3 août 2026

La vague de chaleur en Europe met à l'épreuve la production nucléaire.

La vague de chaleur en Europe met à l'épreuve la production nucléaire.
Au moins dix réacteurs nucléaires ont été temporairement arrêtés ou ont vu leur production d'électricité réduite à travers l'Europe en raison de vagues de chaleur sévères et de niveaux de rivière critiques au cours de juin et juillet.

Bien qu'aucune centrale n'ait été directement fermée en raison d'incendies de forêt, la centrale nucléaire de Sizewell B au Royaume-Uni a été placée en "alerte maximale" en raison d'un important incendie de 100 acres brûlant à seulement quatre miles.

La grande majorité des perturbations a eu lieu en France, où EDF, détenue par l'État, est légalement obligée de fermer des réacteurs ou de réduire la production pour empêcher que les eaux de refroidissement rejetées ne fassent dépasser les températures des rivières au-delà des seuils environnementaux. Une sécheresse record a entraîné une baisse historique du Danube, affectant les centrales nucléaires en Hongrie, en Roumanie et en Bulgarie. La centrale nucléaire de Beznau en Suisse a également été impactée.

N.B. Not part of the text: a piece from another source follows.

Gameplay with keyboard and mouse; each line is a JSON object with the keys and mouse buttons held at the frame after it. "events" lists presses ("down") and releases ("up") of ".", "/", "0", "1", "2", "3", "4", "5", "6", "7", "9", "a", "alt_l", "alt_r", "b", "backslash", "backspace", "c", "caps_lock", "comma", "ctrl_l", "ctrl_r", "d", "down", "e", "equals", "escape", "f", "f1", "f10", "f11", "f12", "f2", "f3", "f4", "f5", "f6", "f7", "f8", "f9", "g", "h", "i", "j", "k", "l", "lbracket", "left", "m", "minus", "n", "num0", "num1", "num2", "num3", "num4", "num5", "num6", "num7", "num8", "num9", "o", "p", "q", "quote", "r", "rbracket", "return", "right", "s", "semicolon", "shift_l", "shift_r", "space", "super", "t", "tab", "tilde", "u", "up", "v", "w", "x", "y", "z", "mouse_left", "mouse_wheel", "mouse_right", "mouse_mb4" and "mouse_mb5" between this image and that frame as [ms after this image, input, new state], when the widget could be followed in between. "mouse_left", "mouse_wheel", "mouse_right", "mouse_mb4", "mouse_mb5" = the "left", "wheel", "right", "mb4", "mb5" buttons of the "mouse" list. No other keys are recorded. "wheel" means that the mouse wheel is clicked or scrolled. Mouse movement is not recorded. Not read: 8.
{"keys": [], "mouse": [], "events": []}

Au 30-31 juillet 2026, il y a six centrales nucléaires en Europe qui sont fermées ou confrontées à des réductions de puissance, affectant environ 15 réacteurs. En France, l'unité deux de la centrale de Golfech a été complètement arrêtée le 30 juillet 2026 alors que les températures du fleuve Garonne augmentaient. Les unités 3, 4 et cinq de la centrale de Bugey sont soumises à des restrictions de production forcées. EDF a réduit la production des deux réacteurs de la centrale de Nogent-sur-Seine pour éviter la surchauffe de la Seine. Les unités un et deux de Saint Alban (fleuve Rhône) et les unités un et trois de Blayais (estuaire de la Gironde) ont subi des réductions successives au cours des deux dernières semaines.

En Hongrie, l'unité trois de la centrale de Paks est complètement hors ligne, l'unité un est fortement limitée et l'ensemble de la centrale de 2 GW est dans un compte à rebours de 72 heures avant un arrêt complet car le Danube est descendu en dessous des niveaux de pompage d'entrée. En Roumanie, l'unité un de la centrale de Cernavoda a été complètement déconnectée du réseau, et l'unité deux fluctue sous des restrictions critiques de production, heure par heure.

La Bulgarie est actuellement au bord d'une grave urgence de réseau, le gouvernement avertissant qu'il pourrait être contraint de procéder à un arrêt complet de son secteur nucléaire dans quelques jours. La ministre bulgare de l'Énergie, Iva Petrova, a averti le 29 juillet 2026 que le pays pourrait être contraint de fermer temporairement ses deux unités opérationnelles – unités cinq et six de la centrale de Kozloduy.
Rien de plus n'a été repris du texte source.